SIDELIGHTS: The Canadian-born son of East Indian immigrants, Sunil Kuruvilla drew on his knowledge of two cultures in his first play, Rice Boy. The story involves several plot lines, with the main stories involving Tommy, a Canadian Indian like the author, and Tina, a young woman living in India who is preparing for her arranged marriage. Tina, who is confined to a wheelchair, is Tommy's cousin, and when Tommy visits India to see his relatives, the two fall in love. Another subplot involves Tommy's efforts to discover how his mother died long ago. Along with the basic love story line, Kuruvilla paints multiple scenes that convey the many differences between the two cultures and the difficulties immigrants face in as-similating into a new country.

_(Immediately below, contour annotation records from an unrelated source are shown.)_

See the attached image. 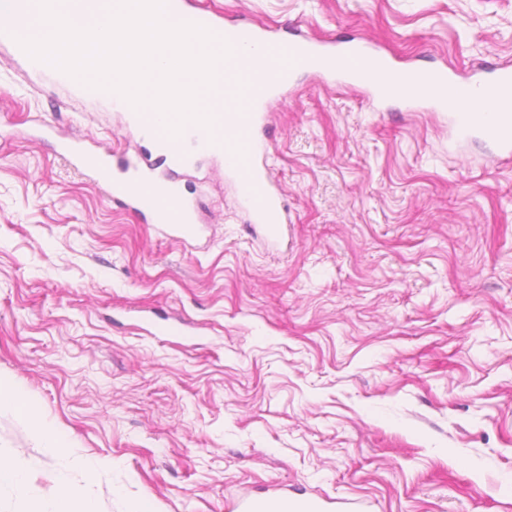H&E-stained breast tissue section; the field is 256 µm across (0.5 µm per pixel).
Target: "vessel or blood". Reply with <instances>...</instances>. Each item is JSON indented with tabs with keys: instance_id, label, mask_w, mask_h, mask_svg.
Returning a JSON list of instances; mask_svg holds the SVG:
<instances>
[{
	"instance_id": "vessel-or-blood-1",
	"label": "vessel or blood",
	"mask_w": 512,
	"mask_h": 512,
	"mask_svg": "<svg viewBox=\"0 0 512 512\" xmlns=\"http://www.w3.org/2000/svg\"><path fill=\"white\" fill-rule=\"evenodd\" d=\"M166 17L170 22H192L214 28L205 13L189 10L188 0H166ZM263 32L252 25L225 29L223 38L232 49H240L262 40ZM277 66L268 86L254 84L250 71L236 70L232 79L239 92L249 100L248 111L225 114L210 131L187 125L176 137L155 136L151 143L159 166H140L124 158L85 150L79 142L62 141L58 147L74 165L95 175L112 196L128 208L149 216L156 224L166 225L174 238L185 241L198 236L196 207L185 196L173 171L193 166L196 158L208 155L223 158L225 173L238 185L240 204L253 225L264 232L268 243L277 245L284 238L286 224L281 195L271 181L268 168L261 159L262 143L258 132L264 124V98L267 91L281 94L292 84L296 73L303 72L326 78L347 77L363 69H375L383 78L375 87L377 97L399 95L443 108L452 77L445 70L423 72L402 71L389 61L373 56L362 42L345 41L340 47L323 46L309 40L280 43L265 41ZM482 94L498 103L499 125L512 126V66L492 69L482 78ZM237 512H323L314 499H288L273 495L255 499L239 496Z\"/></svg>"
}]
</instances>
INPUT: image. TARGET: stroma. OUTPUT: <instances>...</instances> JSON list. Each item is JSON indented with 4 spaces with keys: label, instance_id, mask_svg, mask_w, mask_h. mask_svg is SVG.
Masks as SVG:
<instances>
[{
    "label": "stroma",
    "instance_id": "stroma-1",
    "mask_svg": "<svg viewBox=\"0 0 512 512\" xmlns=\"http://www.w3.org/2000/svg\"><path fill=\"white\" fill-rule=\"evenodd\" d=\"M277 37L364 40L398 68L512 65V0H190ZM261 138L288 241L249 227L214 157L199 237L114 202L42 123L145 156L123 113L0 46V487L98 512H232L275 486L364 512H512V155L448 113L299 76ZM56 432L36 442L29 415ZM80 504V512H97L96 505L92 500H83L78 490L73 487H61L56 496L43 505L41 510L35 512H75V505Z\"/></svg>",
    "mask_w": 512,
    "mask_h": 512
}]
</instances>
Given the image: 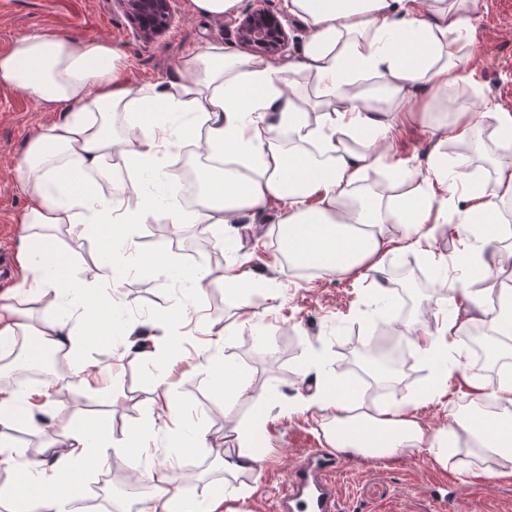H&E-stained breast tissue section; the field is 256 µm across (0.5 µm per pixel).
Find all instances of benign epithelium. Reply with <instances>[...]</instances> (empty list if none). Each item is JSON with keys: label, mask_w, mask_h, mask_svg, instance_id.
<instances>
[{"label": "benign epithelium", "mask_w": 512, "mask_h": 512, "mask_svg": "<svg viewBox=\"0 0 512 512\" xmlns=\"http://www.w3.org/2000/svg\"><path fill=\"white\" fill-rule=\"evenodd\" d=\"M136 32L152 39L166 32L173 23L171 0H116ZM235 36L241 46L262 56L286 51L289 32L284 18L264 7H255L235 20Z\"/></svg>", "instance_id": "benign-epithelium-1"}]
</instances>
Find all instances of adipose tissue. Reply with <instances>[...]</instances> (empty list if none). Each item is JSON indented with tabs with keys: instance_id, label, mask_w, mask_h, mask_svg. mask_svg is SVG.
<instances>
[{
	"instance_id": "obj_1",
	"label": "adipose tissue",
	"mask_w": 512,
	"mask_h": 512,
	"mask_svg": "<svg viewBox=\"0 0 512 512\" xmlns=\"http://www.w3.org/2000/svg\"><path fill=\"white\" fill-rule=\"evenodd\" d=\"M476 4L283 0L284 12L313 31L299 61L279 66L213 45L188 56L176 77L141 86L125 81L122 56L110 43L79 45L57 35L16 40L0 54V82L25 90L60 116L32 138L20 166L19 188L29 203L16 254L19 283L11 302L0 304V359L10 356L18 337L36 336L43 346L67 350L77 361L79 384L97 388V367L84 351L115 296L91 293L89 282L71 272L51 231L64 224L100 225L105 260L96 278H114L111 257L119 251L148 264L128 228L165 223L177 230L186 223L179 186L167 184L161 199L147 184L167 183L163 158L183 143L199 142L210 160L226 164L223 179L201 180L194 202L201 222L229 227L244 213L277 206L287 241L280 255L297 267L380 274L390 253L432 256L433 225L451 223L462 245L456 257L461 274L449 279L433 329L413 327L409 338L434 368L421 395H436L463 364L459 337L468 325L478 322L512 336V289L490 294L473 287L512 263V247L504 244L512 230L499 214L501 205L512 203V144L503 138L512 131V111L485 97L472 106L458 103L461 86L479 84L467 52ZM297 72L312 80L315 100L294 92L291 76ZM365 75L376 78L375 87L362 83ZM427 95L442 100L447 112L433 124L439 140L462 144L463 154L449 161L430 154L424 169L403 172L401 193L374 187L360 194L370 169H394L390 149L406 109ZM118 154L132 163L117 178L112 158ZM481 156L494 161L493 181L473 177V161ZM387 224L411 230L400 242L385 234ZM41 300L57 316L36 328L26 307ZM192 315V308L178 305L169 319L129 324L124 354L160 361L172 346V323ZM314 373L315 393L294 407L323 411L324 436L337 452L392 455L425 447L444 461L450 449L464 446L481 459L512 462L511 371L490 386L473 381L470 411L430 437L411 417L409 403L359 411L354 388L339 385L326 365H316ZM55 385L44 380L35 393L0 387V426L49 414ZM484 392L496 402V413L481 409ZM102 435L100 423L86 422L41 448L39 460L19 467L16 479L0 486V512H75L71 478L108 462ZM223 462L229 483L202 500L185 498L162 466L136 470L134 481L153 488V512H222L225 497L244 495L233 480L254 471L257 459L228 451Z\"/></svg>"
}]
</instances>
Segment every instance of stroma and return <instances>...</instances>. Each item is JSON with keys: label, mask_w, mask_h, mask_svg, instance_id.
<instances>
[{"label": "stroma", "mask_w": 512, "mask_h": 512, "mask_svg": "<svg viewBox=\"0 0 512 512\" xmlns=\"http://www.w3.org/2000/svg\"><path fill=\"white\" fill-rule=\"evenodd\" d=\"M172 11L170 29L148 41L138 36L116 0H0V53L17 38L38 33L78 43L106 41L121 52L127 80L144 85L172 77L188 54L208 46L217 44L241 52L230 18L192 13L189 0H173ZM469 51L477 61L483 85L477 91L461 88L460 104H472L483 95L512 110V0H479L476 37ZM415 110L392 144L393 154L409 167L425 161L431 149L445 156L450 153L425 119L429 113L441 114V103H420ZM57 117V112L42 107L26 91L0 84V237L10 250L18 248L21 217L28 205L18 189V167L31 138ZM282 218L280 210L268 208L245 217L236 237L222 239L216 238L211 225L194 221L177 231L168 224L133 225L130 233L140 252L159 251L175 266L215 276L225 266L238 263L255 286L242 302L221 286L197 290L145 265L122 277L121 303L113 312L114 318L123 322L142 323L163 318L175 302L197 303L195 318L173 330L179 360L171 379L186 420L184 426L204 429L209 445L169 457L167 450L179 428L173 423L152 432V455L138 464L170 467L182 494L200 500L224 485V470L218 462L223 448L253 454L259 459L255 471L237 479L238 485L249 490L244 499L249 512H272L287 484L288 471L303 449L327 445L320 410L314 407L300 412L287 405L298 392L314 389L308 381L311 356H322L340 379L357 383L365 394L364 405L371 407L415 400L426 380V365L417 357L409 368H396L383 393L368 394L369 384L357 368L362 348L376 331L373 283L352 275L304 277L289 268L272 267ZM53 234L68 250L76 271L95 267L100 261L99 235L91 228L65 226L54 229ZM432 267L429 258L415 253L387 256L385 275L400 287L405 309L395 318L396 336H406L411 323L429 317L440 305L443 288L423 276ZM273 288L279 291L275 300L269 297ZM244 310L259 315L260 320L239 329L222 356L251 372L253 389L229 400L202 366L210 355V341L219 338L225 326ZM481 337L494 346V357L481 360L469 356L464 372L451 377L448 397L412 409V418L426 435L453 425L455 414L469 404V378L489 382L495 367H512V340L503 341L486 331ZM86 356L102 370L103 392H88L75 382L59 384L49 397L51 419L37 425L21 422L7 429L21 459H33L41 446L57 439L60 432L89 420L105 422L108 438L117 440L148 428L159 410L156 368L123 356L118 337L107 331L88 348ZM264 387L284 397L267 416L262 415L255 395ZM343 460L344 467L336 476L341 512H434L430 491L434 484L448 480L460 487V512H512V473L491 474V462L469 448L455 449L444 462L423 448H403L379 459L347 454Z\"/></svg>", "instance_id": "35a3bbf8"}]
</instances>
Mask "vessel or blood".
I'll list each match as a JSON object with an SVG mask.
<instances>
[{
  "label": "vessel or blood",
  "mask_w": 512,
  "mask_h": 512,
  "mask_svg": "<svg viewBox=\"0 0 512 512\" xmlns=\"http://www.w3.org/2000/svg\"><path fill=\"white\" fill-rule=\"evenodd\" d=\"M341 465V460L325 449H307L290 469L274 512H338L333 474Z\"/></svg>",
  "instance_id": "1"
}]
</instances>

Some reviewers of Rice Boy welcomed the play as a colorful depiction of culture clashes, but others found it to be a freshman effort with several structural problems. Writing in Variety, for example, Markland Taylor commented that the scenes do not integrate well, and some seem to have no purpose in advancing character or plot development. "This is certainly grist for the theatrical mill," Taylor remarked of Tommy's troubles with his emotionally distant father, "but Kuruvilla has failed fully to introduce his characters to his audience or render them dramatically alive." On the other hand, New York Times critic Bruce Weber described Rice Boy as "a lovely fairy-tale-like story." Weber acknowledged that the scenes set in India work better than those set in Canada, which appeared to be more of a dramatic "contrivance. But mostly," he added, "the show succeeds on the strength of its narrative charm."

Kuruvilla's Fighting Words is set neither in Canada nor in India but rather in the Welsh town of Merthyr Tudfil in the year 1980. It is a time when the mining industry is declining and economic conditions are tough. To distract themselves from the worries of work, many of the men in the village have taken up boxing. One of them, Johnny Owen, has become a successful professional, and at the beginning of the play the townspeople have high hopes that Johnny will win the bantamweight championship in Los Angeles. Interestingly, Johnny never actually appears in the play, which focuses instead on the women in the town who are left at home after Johnny and several of his friends leave for California. The three key characters are Mrs. Davies, a midwife who helped bring Johnny into the world and who is now struggling with a failing marriage; Peg, a talented boxer herself who has abandoned the idea of pursuing a sport dominated by men; and Mia, who aspires to find work at the British Broadcasting Corporation as an announcer. The dreams of these women, the hopes of the town for Johnny's victory, and the decaying town itself serve as reflections of each other in a play that Elyse Sommer described in Curtain Up as a "thoughtful story."

BIOGRAPHICAL AND CRITICAL SOURCES:

PERIODICALS

New York Times, October 29, 2000, Alvin Klein, review of Rice Boy, p. CN14; November 1, 2000, Bruce Weber, review of Rice Boy, p. E1.

Variety, November 20, 2000, Markland Taylor, review of Rice Boy, p. 26.